In 2010 the U.S. Supreme Court dropped a bomb on the American political landscape with its decision in Citizens United v. FEC allowing unlimited election spending by corporations, unions and other interest groups. The impact of the blast was felt across the nation. Here in Wisconsin, we already had a full-blown campaign arms race on our hands before Citizens United, but in the ruling's wake we've seen election spending more than triple.
To reach the conclusion that wealthy interests should be able to spend as much as they want to influence our elections, five of the nine justices married two legal doctrines that do not owe their origins to the plain words of the Constitution or the First Amendment but rather are judicial inventions.
The first is the idea that corporations are people. Ages ago the Supreme Court ruled in Dred Scott v. Sanford that people could be property, giving the judiciary's blessing to the institution of slavery. Now the court is holding that property can be a person.

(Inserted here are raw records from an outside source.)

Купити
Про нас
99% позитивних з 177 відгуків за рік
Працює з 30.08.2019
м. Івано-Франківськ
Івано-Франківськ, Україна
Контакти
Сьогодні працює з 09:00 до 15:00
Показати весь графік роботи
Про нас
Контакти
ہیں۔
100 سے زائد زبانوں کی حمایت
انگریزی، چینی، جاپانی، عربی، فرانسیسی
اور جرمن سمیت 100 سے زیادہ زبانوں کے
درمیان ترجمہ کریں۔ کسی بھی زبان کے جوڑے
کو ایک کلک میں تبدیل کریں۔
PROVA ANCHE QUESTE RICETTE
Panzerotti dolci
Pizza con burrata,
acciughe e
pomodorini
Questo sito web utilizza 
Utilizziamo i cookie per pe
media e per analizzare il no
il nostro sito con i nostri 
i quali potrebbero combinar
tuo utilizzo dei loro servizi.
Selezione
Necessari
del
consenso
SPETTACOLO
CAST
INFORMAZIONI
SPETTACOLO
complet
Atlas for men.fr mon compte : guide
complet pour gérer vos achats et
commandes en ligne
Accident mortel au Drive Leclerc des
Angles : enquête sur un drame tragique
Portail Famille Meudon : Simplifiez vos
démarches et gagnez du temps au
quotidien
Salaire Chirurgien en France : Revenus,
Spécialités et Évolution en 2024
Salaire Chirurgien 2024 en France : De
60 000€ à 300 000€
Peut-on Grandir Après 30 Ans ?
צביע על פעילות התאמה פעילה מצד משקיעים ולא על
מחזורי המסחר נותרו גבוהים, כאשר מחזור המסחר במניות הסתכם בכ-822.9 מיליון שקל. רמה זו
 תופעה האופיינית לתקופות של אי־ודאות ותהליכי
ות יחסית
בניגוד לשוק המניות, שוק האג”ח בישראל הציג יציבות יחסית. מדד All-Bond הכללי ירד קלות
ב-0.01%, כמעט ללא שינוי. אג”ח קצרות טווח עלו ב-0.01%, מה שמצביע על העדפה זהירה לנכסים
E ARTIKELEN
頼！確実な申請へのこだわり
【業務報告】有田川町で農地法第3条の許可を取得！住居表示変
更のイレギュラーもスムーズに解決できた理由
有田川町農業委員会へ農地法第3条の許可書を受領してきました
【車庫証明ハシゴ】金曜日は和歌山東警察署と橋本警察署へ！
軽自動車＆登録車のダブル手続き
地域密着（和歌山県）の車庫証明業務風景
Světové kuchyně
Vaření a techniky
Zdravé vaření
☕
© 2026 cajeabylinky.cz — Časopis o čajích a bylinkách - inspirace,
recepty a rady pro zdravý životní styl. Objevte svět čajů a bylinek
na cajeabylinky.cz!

The second doctrine that was joined in court-ordered matrimony to produce the Citizens United ruling is the notion that money equals speech. If you share the justices' belief that money is speech, then you will have to get comfortable with the idea of your employer compensating you for your labor with a pep talk instead of a paycheck. And good luck with the electric company when you send a voice recording to pay your utility bill.
In 2012, 32 donors to federal SuperPACs, the offspring of Citizens United and a related case called SpeechNow v. FEC, gave as much to influence elections as 3.7 million Americans gave to the Obama and Romney campaigns combined. If money equals speech, then each of those 32 SuperPAC donors spoke at 115,000 times the volume of each of the people who gave much smaller amounts to Romney and Obama. More than 300 million Americans gave nothing at all. The mute button was on for them.
A few weeks ago the same slim five-member majority doubled down on Citizens United in a new case called McCutcheon v. FEC and dropped another bomb on American democracy. While Citizens United gave the green light to interest groups to write a blank check for election advertising they sponsor themselves, McCutcheon lifts the lid on what wealthy donors can give directly to candidates, political parties and political action committees.
In McCutcheon, the court struck down the federal aggregate limit on campaign contributions. That limit was about $123,000. In a country of well over 300 million people, a mere 1,219 donors reached that limit in 2012. One of them whose style was cramped was Alabama businessman Shaun McCutcheon. He wants to give more. The same five justices who gave us Citizens United obliged him. Now a single wealthy donor will be able to give $3.6 million to federal candidates and committees.
Wisconsin is one of several states that have laws similar to the federal aggregate limit that was just tossed by the Supreme Court. Ours is an annual limit of $10,000 on total contributions to state and local candidates, parties and political committees. In 2010 and 2012 combined, only 299 donors – including 173 who don't live in Wisconsin – reached the $10,000 limit. These donors' numbers are equal to five one-thousandths of 1% of the state's population, although most of them are not Wisconsin residents.
One of the mega-donors who is chafing under the $10,000 limit is Racine businessman Fred Young, who is challenging the state law in court. If he succeeds, a tiny group of millionaires and billionaires will see their ability to influence state and local elections expanded exponentially. If Wisconsin's $10,000 aggregate limit on donations had not been in place in 2012, a single donor would have been give candidates and parties at least $6.8 million to influence state and local elections in our state.
The First Amendment is only 45 words long. The word "money" is not among those 45 words. And you can read the entire Constitution from the first word ("We") to the very last word of the 27th Amendment and you will not find the word "corporation" a single time. Five members of the Supreme Court have tortured the plain meaning of these founding documents to effectively remove the "r" from free speech and further empower the wealthiest and most privileged among us.
When judges issue rulings so at odds with bedrock principles of democracy and core American values like equality, liberty and justice for all, it is up to the people to overturn them. It is up to us to secure passage of a 28th Amendment clarifying that money is not speech, corporations are not people, elections are not auctions and public offices are not commodities to be sold to the highest bidder.